▸ **Data in this exercise**:
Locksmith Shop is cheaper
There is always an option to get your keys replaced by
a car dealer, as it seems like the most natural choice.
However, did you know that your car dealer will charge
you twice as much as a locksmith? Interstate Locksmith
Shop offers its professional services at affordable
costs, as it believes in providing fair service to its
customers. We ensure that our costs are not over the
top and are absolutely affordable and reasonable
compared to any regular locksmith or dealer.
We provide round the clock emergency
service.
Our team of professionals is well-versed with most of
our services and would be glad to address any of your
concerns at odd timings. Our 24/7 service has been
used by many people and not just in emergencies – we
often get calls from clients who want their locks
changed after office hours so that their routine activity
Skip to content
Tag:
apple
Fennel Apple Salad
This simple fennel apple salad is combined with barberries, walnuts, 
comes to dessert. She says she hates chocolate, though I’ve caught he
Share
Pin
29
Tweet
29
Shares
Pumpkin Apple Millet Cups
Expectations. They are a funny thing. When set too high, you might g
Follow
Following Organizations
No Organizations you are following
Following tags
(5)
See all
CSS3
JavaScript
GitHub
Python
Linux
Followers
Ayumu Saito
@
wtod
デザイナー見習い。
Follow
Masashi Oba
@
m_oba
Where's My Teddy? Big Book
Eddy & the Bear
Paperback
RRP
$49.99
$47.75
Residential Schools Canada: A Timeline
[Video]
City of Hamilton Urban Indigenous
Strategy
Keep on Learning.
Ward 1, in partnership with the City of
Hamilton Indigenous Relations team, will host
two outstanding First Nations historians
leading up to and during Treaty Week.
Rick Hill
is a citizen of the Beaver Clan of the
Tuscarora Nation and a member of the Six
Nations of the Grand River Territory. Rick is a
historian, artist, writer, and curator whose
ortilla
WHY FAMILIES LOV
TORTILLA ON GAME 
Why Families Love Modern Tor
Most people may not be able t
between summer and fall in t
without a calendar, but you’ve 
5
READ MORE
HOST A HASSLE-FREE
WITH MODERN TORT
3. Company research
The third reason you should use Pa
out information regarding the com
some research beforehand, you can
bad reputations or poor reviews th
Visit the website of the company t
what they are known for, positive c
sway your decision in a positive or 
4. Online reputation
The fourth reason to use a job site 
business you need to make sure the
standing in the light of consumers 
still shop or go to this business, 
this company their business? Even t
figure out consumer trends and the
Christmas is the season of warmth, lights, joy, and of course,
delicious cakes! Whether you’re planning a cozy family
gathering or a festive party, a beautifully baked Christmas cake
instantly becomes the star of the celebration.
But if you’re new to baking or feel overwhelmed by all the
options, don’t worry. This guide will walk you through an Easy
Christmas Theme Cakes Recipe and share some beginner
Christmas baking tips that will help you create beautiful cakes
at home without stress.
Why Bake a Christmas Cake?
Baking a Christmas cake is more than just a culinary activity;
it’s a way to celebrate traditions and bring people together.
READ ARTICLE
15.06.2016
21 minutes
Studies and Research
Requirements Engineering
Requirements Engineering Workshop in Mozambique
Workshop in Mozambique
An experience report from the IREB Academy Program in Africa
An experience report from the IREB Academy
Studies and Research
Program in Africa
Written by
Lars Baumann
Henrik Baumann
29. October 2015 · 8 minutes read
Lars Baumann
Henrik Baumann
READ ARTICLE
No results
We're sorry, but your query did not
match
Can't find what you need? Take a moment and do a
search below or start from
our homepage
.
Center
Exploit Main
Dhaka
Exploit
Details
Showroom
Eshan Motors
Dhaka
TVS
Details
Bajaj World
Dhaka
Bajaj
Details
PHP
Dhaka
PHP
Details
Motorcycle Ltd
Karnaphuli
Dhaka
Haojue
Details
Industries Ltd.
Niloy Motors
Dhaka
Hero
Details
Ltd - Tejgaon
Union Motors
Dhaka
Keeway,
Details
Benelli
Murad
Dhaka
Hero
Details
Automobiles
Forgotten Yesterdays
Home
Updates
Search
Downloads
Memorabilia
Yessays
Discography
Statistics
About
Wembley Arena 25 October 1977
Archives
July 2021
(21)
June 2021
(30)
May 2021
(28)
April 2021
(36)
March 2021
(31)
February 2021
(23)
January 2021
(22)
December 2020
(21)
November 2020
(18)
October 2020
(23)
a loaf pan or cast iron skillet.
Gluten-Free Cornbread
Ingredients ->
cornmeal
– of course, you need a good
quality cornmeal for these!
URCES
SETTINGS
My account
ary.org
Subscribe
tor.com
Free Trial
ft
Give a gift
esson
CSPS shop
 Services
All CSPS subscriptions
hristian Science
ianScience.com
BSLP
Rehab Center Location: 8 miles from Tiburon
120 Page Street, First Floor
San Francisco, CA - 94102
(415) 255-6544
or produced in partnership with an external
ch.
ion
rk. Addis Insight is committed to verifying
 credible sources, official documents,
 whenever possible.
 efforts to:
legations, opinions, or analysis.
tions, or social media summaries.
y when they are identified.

▸ **Instruction**:
Retype all of the data above line by line, keeping every word, number, and symbol unchanged.

▸ **Task answer**:
Locksmith Shop is cheaper
There is always an option to get your keys replaced by
a car dealer, as it seems like the most natural choice.
However, did you know that your car dealer will charge
you twice as much as a locksmith? Interstate Locksmith
Shop offers its professional services at affordable
costs, as it believes in providing fair service to its
customers. We ensure that our costs are not over the
top and are absolutely affordable and reasonable
compared to any regular locksmith or dealer.
We provide round the clock emergency
service.
Our team of professionals is well-versed with most of
our services and would be glad to address any of your
concerns at odd timings. Our 24/7 service has been
used by many people and not just in emergencies – we
often get calls from clients who want their locks
changed after office hours so that their routine activity
Skip to content
Tag:
apple
Fennel Apple Salad
This simple fennel apple salad is combined with barberries, walnuts, 
comes to dessert. She says she hates chocolate, though I’ve caught he
Share
Pin
29
Tweet
29
Shares
Pumpkin Apple Millet Cups
Expectations. They are a funny thing. When set too high, you might g
Follow
Following Organizations
No Organizations you are following
Following tags
(5)
See all
CSS3
JavaScript
GitHub
Python
Linux
Followers
Ayumu Saito
@
wtod
デザイナー見習い。
Follow
Masashi Oba
@
m_oba
Where's My Teddy? Big Book
Eddy & the Bear
Paperback
RRP
$49.99
$47.75
Residential Schools Canada: A Timeline
[Video]
City of Hamilton Urban Indigenous
Strategy
Keep on Learning.
Ward 1, in partnership with the City of
Hamilton Indigenous Relations team, will host
two outstanding First Nations historians
leading up to and during Treaty Week.
Rick Hill
is a citizen of the Beaver Clan of the
Tuscarora Nation and a member of the Six
Nations of the Grand River Territory. Rick is a
historian, artist, writer, and curator whose
ortilla
WHY FAMILIES LOV
TORTILLA ON GAME 
Why Families Love Modern Tor
Most people may not be able t
between summer and fall in t
without a calendar, but you’ve 
5
READ MORE
HOST A HASSLE-FREE
WITH MODERN TORT
3. Company research
The third reason you should use Pa
out information regarding the com
some research beforehand, you can
bad reputations or poor reviews th
Visit the website of the company t
what they are known for, positive c
sway your decision in a positive or 
4. Online reputation
The fourth reason to use a job site 
business you need to make sure the
standing in the light of consumers 
still shop or go to this business, 
this company their business? Even t
figure out consumer trends and the
Christmas is the season of warmth, lights, joy, and of course,
delicious cakes! Whether you’re planning a cozy family
gathering or a festive party, a beautifully baked Christmas cake
instantly becomes the star of the celebration.
But if you’re new to baking or feel overwhelmed by all the
options, don’t worry. This guide will walk you through an Easy
Christmas Theme Cakes Recipe and share some beginner
Christmas baking tips that will help you create beautiful cakes
at home without stress.
Why Bake a Christmas Cake?
Baking a Christmas cake is more than just a culinary activity;
it’s a way to celebrate traditions and bring people together.
READ ARTICLE
15.06.2016
21 minutes
Studies and Research
Requirements Engineering
Requirements Engineering Workshop in Mozambique
Workshop in Mozambique
An experience report from the IREB Academy Program in Africa
An experience report from the IREB Academy
Studies and Research
Program in Africa
Written by
Lars Baumann
Henrik Baumann
29. October 2015 · 8 minutes read
Lars Baumann
Henrik Baumann
READ ARTICLE
No results
We're sorry, but your query did not
match
Can't find what you need? Take a moment and do a
search below or start from
our homepage
.
Center
Exploit Main
Dhaka
Exploit
Details
Showroom
Eshan Motors
Dhaka
TVS
Details
Bajaj World
Dhaka
Bajaj
Details
PHP
Dhaka
PHP
Details
Motorcycle Ltd
Karnaphuli
Dhaka
Haojue
Details
Industries Ltd.
Niloy Motors
Dhaka
Hero
Details
Ltd - Tejgaon
Union Motors
Dhaka
Keeway,
Details
Benelli
Murad
Dhaka
Hero
Details
Automobiles
Forgotten Yesterdays
Home
Updates
Search
Downloads
Memorabilia
Yessays
Discography
Statistics
About
Wembley Arena 25 October 1977
Archives
July 2021
(21)
June 2021
(30)
May 2021
(28)
April 2021
(36)
March 2021
(31)
February 2021
(23)
January 2021
(22)
December 2020
(21)
November 2020
(18)
October 2020
(23)
a loaf pan or cast iron skillet.
Gluten-Free Cornbread
Ingredients ->
cornmeal
– of course, you need a good
quality cornmeal for these!
URCES
SETTINGS
My account
ary.org
Subscribe
tor.com
Free Trial
ft
Give a gift
esson
CSPS shop
 Services
All CSPS subscriptions
hristian Science
ianScience.com
BSLP
Rehab Center Location: 8 miles from Tiburon
120 Page Street, First Floor
San Francisco, CA - 94102
(415) 255-6544
or produced in partnership with an external
ch.
ion
rk. Addis Insight is committed to verifying
 credible sources, official documents,
 whenever possible.
 efforts to:
legations, opinions, or analysis.
tions, or social media summaries.
y when they are identified.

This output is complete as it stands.